Hah uzun zamandır kitaplığımda bekleyen bir kitaptı.Okumaya başladığımda, hakkında en ufak fikrim yoktu.Kitap arka kapağını bile okumamıştım.İlk satın aldığımda okumuşumdur muhtemelen ama unutmuşum.Daha ilk sayfalarda, ilk cümlelerde bir tokat yedim.
"Güül! Geel! Döön!
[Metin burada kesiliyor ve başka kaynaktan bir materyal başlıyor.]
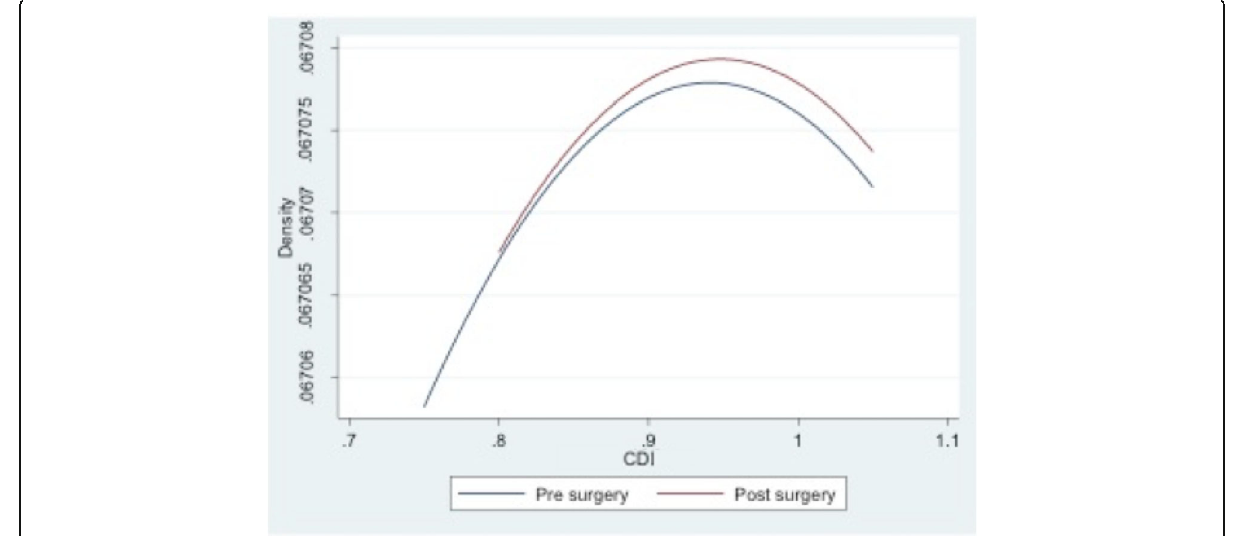
Fig. 5 Pre- and postoperative Caton-Deschamps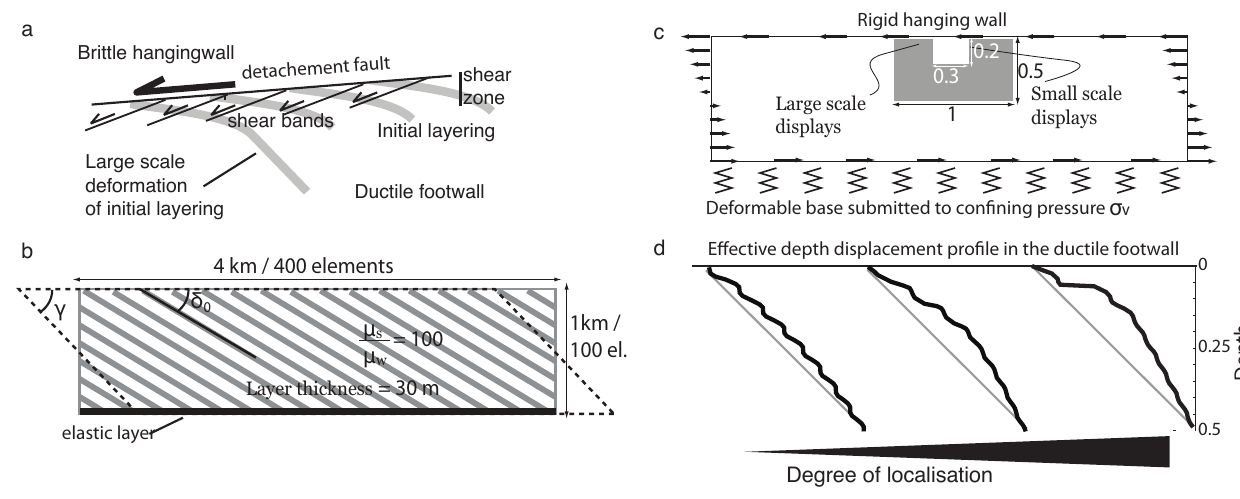
Fig. 1. (a) Sketch of a detachment fault separating a brittle upper crust (not modelled here) from the ductile footwall exhibiting a mechanical layering (grey lines). At large scale the deformation is localised close to the detachment, with a specific downward penetration. Within this zone, the initial layering is crosscut by shear bands at small scale. (b) Model set up with initial layering (grey and white layers) dipping at an angle δ 0 . Note that an elastic layer has been placed at the base of the model. (c) Sketch of the boundary conditions with boxes representing the part of models represented in the subsequent figures. Confining pressure is applied on the elastic layer to avoid large pressure jumps between weak and strong layers at their base. (d) depth/displacement profiles are used to estimate the degree of strain localisation at large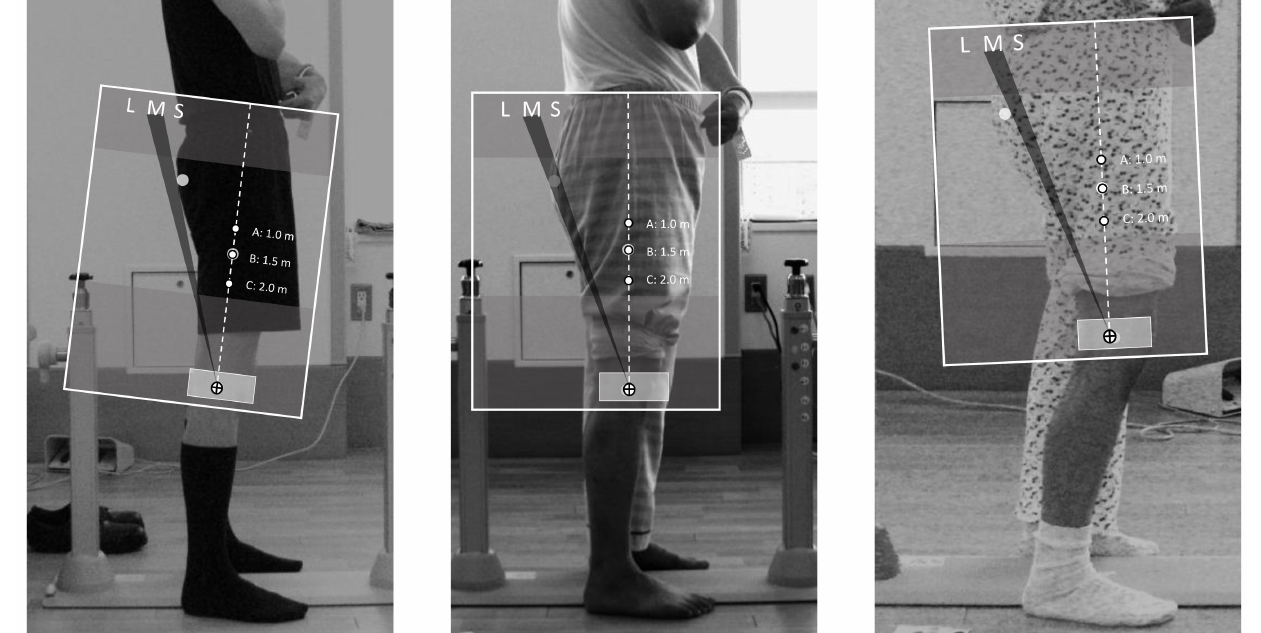
Figure 4. Application examples of the practical PI classification tool. Left photo shows in case of HKL angle classified “S”, meaning small (<42 ◦ ) PI. Similarly, the center photo shows in case of the HKL angle classified “M”, meaning medium (42–51 ◦ ) PI. The right photo shows in case of the HKL angle classified “L”, meaning large (>51 ◦ )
Ölmeden ölünür mü, şuur dediğin diri diri gömülür mü?" (syf 17) bu cümleyi okuduğumda kişisel tarihimle kurduğum bağ nedeniyle katıla katıla ağladım.Birkaç sayfa daha okuduktan sonra beni neyin beklediğini tam olarak algıladım.Bir süre ara verdim kitabı okumaya, gardımı alayım, biraz kendimi hazırlayayım istedim.
Yas:( isim )Ölüm veya bir felaketten doğan acı ve bu acıyı belirten davranışlar, matem olarak tanımlanmış TDK Güncel Türkçe Sözlük'te.
Birgül Oğuz, Hah boyunca, "yas"ı anlatıyor, çok şiirsel bir dille.Ben öykü ve şiir arasında geçişleri sevsem de öyküyü öykü, şiiri şiir olarak görmekten yanayım.Ancak Hah benim için bir istisna oldu.Belki de yasın içerdiği anlam nedeniyle yakışanın şiir olduğunu düşündüğümdendir.Kitabın ilk öykülerinde şiirsellik ve bilinç akışı tekniği çok daha fazla hissediliyor.En çok kısa kısa cümleleri ve suskuları sevdim.Yasın ne olduğunu bilen, yaşayan herkes doldurabilir bu boşlukları.
Sanırım Hah'ı daima "Ve herkes biliyor: Anımsamanın ilk hecesi ah, ikincisi vah.Peki unutmak kaç hece, Akasya? "( syf 18) cümlesiyle hatırlayacağım.
Çok sevdim Hah'ı.Benim için dönüp dönüp okunacak bir kitap, yaşanan her acıyla sanırım.Müthiş bir edebi tatmin de cabası.